Skellenger admitted that putting the gardens in raised beds means more work for Buckets of Rain, but said he wants to make it as little work for beginning gardeners as possible.
Buckets of Rain builds 3 x 6 wood beds out of recycled pallets provided by the auto industry. Skellenger said they cost $1.00 apiece to build them.
“We’ve sent a few of those out into the neighborhoods,” he said, adding that they also give away excess seedlings.
“And in the future, when we’re not so consumed with building, and more on growing, we’ll have more excess of everything,” he said. “I can’t wait till next year.”
Skellenger called the garden under construction the “mother ship”, saying it’ll probably be one of the biggest in metro Detroit.

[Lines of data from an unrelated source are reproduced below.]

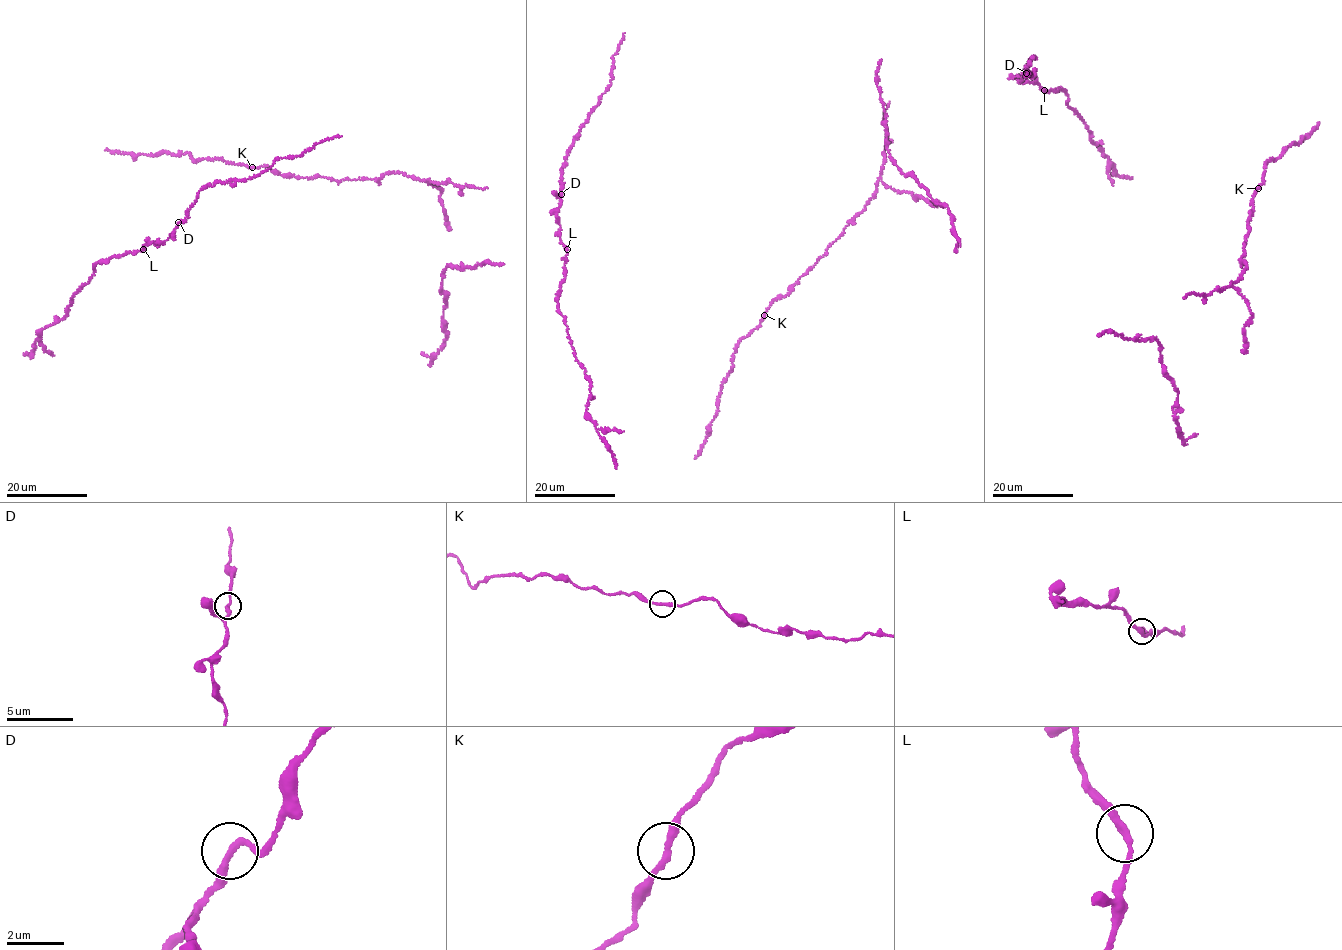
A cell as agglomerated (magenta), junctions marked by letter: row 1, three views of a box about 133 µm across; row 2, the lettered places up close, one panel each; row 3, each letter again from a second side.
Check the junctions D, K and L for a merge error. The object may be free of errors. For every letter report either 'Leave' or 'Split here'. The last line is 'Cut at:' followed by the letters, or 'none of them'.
D: Leave
K: Leave
L: Leave
Cut at: none of them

He also believes it’s a good idea to spread the gardens around.
“Instead of having one 30,000 square foot one here, like we’ll have, it may be better to have 10 3,000 square footers,” he said. “So that every time you turn your heard, every time you go around the block you go, “oh, wow! There’s another one of those urban gardens.'”
The 30,000 square foot “mother ship” garden is located at 211 Glendale in Highland Park, between Third and Hamilton.

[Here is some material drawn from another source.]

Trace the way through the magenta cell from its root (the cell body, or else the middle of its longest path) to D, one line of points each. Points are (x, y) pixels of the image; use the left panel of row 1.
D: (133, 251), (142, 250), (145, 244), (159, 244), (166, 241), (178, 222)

“We may get it completely built this year, so we can immediately start farming that next spring,” Skellenger said, adding that they get 40 used parts containers from the auto industry, per week.
Because the garden consists of raised beds only, that’s the limit that they can expand.
Buckets of Rain also supports a C.1,500 square foot garden about two and a half blocks down Glendale, between Second and Woodward. Skellenger described it more as a “help yourself garden.”
“And then we’re starting to put one in at the Highland Park Renaissance Academy,” he said. “We’ve got about five rows or so there.”
He’s not sure of the exact address of the other garden on Glendale, guessing it’s either 50 or 55.
“There’s no real addresses on this street anymore,” he said. “Most of the houses are gone.”
Skellenger said the Renaissance Academy Garden has the potential to go up to 20,000 square feet, but because it’s not very visible or in the middle of a neighborhood, Buckets of Rain is holding off on that one until they see whether a better location pops up.
He said they’d like as much foot traffic by these gardens as possible.
Buckets of Rain’s goals over the next year or two include providing the missions with an increasing amount of food each year.
“I think maybe this year we’re going to get them 100,000 servings,” he said.
Over the next four to five years, the goal is to do one million servings per season.
“To do that, we need 10 of these football field-sized urban gardens,” Skellenger said, adding that it’s doable.
According to Skellenger, the two most important products of urban gardening might be that people in the community have started to come together at the 211 Glendale garden; and that Buckets of Rain cleared about 50 yards of small invasive trees and vines and other blight in order to build the garden.